### Supplied material
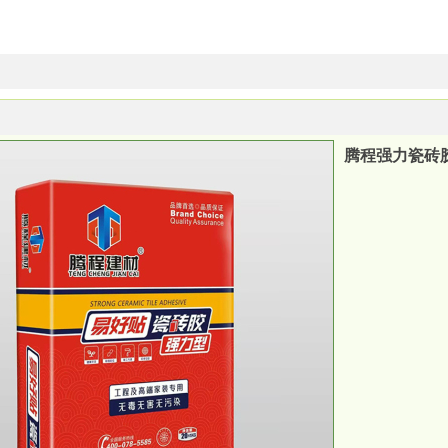
腾程强力瓷砖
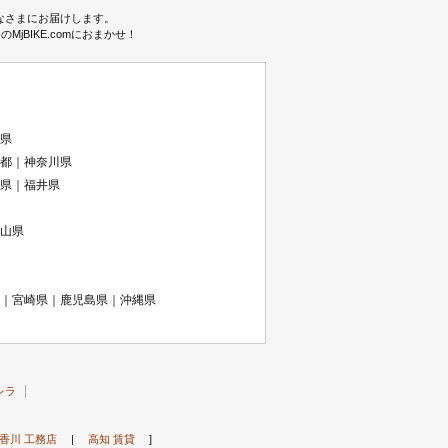
みなさまにお届けします。
BIKE.comにおまかせ！
県
都｜神奈川県
県｜福井県
山県
｜宮崎県｜鹿児島県｜沖縄県
レラ
香川 工務店
|
高知 賃貸
]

### Task objective
Reproduce, character for character, the text lines of every item above, omitting the pictures.

### Solution for this problem
腾程强力瓷砖
みなさまにお届けします。
BIKE.comにおまかせ！
県
都｜神奈川県
県｜福井県
山県
｜宮崎県｜鹿児島県｜沖縄県
レラ
香川 工務店
|
高知 賃貸
]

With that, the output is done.